Toxicity of intra-arterial doxorubicin in locally advanced breast cancer.
Twelves CJ; Chaudary MA; Reidy J; Richards MA; Rubens RD.
Cancer Chemother Pharmacol, 25(6):459-62 1990.The results of this study show that women with locally advanced breast cancer who received injection of the chemotherapeutic drug doxorubicin in the artery supplying the affected breast, developed unacceptable high local toxicity that prompted interruption of the study.
Adjuvant chemo(immuno-)-therapy of primary breast cancer with adriamycin-cyclophosphamide (and levamisole)--six-year evaluation.
Schreml W; Lang M; Betzler M; Schlag P; Lohrmann HP; Heimpel H; Herfarth C.
Eur J Cancer Clin Oncol, 19(5):607-13 1983 May.The results of this study show that the addition of immunotherapy with levamisole to chemotherapy in patients with breast cancer and no signs of metastasis had no impact on disease-free and overall survival, while being associated with significant adverse effects, compared to chemotherapy alone.
Increased breast-cancer recurrence rate after adjuvant therapy with levamisole.
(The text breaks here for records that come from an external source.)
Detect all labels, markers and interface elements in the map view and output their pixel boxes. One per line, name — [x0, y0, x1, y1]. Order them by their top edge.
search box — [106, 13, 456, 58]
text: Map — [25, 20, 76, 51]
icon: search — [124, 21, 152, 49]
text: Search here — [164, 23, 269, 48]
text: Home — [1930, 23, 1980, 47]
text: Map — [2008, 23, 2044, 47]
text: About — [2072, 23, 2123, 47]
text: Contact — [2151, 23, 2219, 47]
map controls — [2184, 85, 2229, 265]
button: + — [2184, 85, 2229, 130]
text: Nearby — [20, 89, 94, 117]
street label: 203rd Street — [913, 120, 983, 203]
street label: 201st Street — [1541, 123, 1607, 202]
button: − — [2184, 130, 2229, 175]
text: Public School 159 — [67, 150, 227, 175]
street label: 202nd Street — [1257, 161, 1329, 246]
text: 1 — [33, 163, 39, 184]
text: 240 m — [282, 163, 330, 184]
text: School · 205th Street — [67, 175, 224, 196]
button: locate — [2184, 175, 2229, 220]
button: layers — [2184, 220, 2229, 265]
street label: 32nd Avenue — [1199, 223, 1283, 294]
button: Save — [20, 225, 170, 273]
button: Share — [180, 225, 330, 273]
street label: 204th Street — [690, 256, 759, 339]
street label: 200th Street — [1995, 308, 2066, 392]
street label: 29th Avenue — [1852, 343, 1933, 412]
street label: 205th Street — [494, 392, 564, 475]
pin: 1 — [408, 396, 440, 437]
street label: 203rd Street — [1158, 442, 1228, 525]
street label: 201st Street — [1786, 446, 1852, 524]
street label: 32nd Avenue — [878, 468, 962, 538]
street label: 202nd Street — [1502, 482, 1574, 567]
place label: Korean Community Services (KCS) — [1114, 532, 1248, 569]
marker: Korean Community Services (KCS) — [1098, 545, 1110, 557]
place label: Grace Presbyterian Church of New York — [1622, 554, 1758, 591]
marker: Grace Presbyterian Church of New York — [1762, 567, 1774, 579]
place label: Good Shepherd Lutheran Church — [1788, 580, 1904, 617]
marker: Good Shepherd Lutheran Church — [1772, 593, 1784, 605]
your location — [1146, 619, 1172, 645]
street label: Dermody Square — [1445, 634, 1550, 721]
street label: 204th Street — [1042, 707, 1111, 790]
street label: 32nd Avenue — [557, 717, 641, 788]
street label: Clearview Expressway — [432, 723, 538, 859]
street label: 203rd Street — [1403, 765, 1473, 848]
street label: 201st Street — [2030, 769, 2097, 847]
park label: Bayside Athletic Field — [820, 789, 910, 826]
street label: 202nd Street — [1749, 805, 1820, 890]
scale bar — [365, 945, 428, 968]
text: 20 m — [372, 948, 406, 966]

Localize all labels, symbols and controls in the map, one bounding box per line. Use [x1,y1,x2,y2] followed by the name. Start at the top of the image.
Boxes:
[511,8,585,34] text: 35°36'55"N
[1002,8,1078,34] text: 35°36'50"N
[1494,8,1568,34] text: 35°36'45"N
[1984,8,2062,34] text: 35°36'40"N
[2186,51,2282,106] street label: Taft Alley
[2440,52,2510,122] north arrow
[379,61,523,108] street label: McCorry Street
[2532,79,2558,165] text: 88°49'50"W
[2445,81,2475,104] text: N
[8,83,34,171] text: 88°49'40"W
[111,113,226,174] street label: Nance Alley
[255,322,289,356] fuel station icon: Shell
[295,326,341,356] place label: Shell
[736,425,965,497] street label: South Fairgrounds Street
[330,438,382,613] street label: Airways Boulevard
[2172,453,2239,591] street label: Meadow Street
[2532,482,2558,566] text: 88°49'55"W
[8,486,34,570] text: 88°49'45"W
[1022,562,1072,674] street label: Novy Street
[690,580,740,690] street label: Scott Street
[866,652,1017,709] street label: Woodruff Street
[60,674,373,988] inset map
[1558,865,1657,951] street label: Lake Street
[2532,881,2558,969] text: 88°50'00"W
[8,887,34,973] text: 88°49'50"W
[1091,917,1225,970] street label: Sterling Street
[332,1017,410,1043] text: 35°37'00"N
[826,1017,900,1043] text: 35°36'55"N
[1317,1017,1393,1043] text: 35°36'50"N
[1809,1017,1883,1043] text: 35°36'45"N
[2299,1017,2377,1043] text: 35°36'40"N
A preliminary report.
Executive Committee of the Danish Breast Cancer Cooperative Group.
Lancet, 2(8199):824-7 1980 Oct 18.The results of this study show that immunotherapy with levamisole in addition to radiation therapy in women with node positive breast cancer is associated with higher tumor relapse and with a high incidence of adverse effects.
Second malignancies diagnosed in patients receiving chemotherapy at the Pennsylvania Hospital.
Lerner H; Marcovitz E; Schoenfeld D; Zaren H.
J Surg Oncol, 23(3):195-7 1983 Jul.The results of this study show that 35 of 2,020 cancer patients treated with chemotherapy developed a second, independent cancer in the 2 to 102 months following treatment. The majority of these secondary cancers occurred in individuals who received adjuvant chemotherapy for early stage breast and colorectal cancer, and who had much higher expected survival rates than patients with advanced disease. Although the link between chemotherapy and cancer development is hard to prove, at least one class of drugs, alkylating agents, has been demonstrated to be associated with the development of a form of leukemia that is resistant to treatment.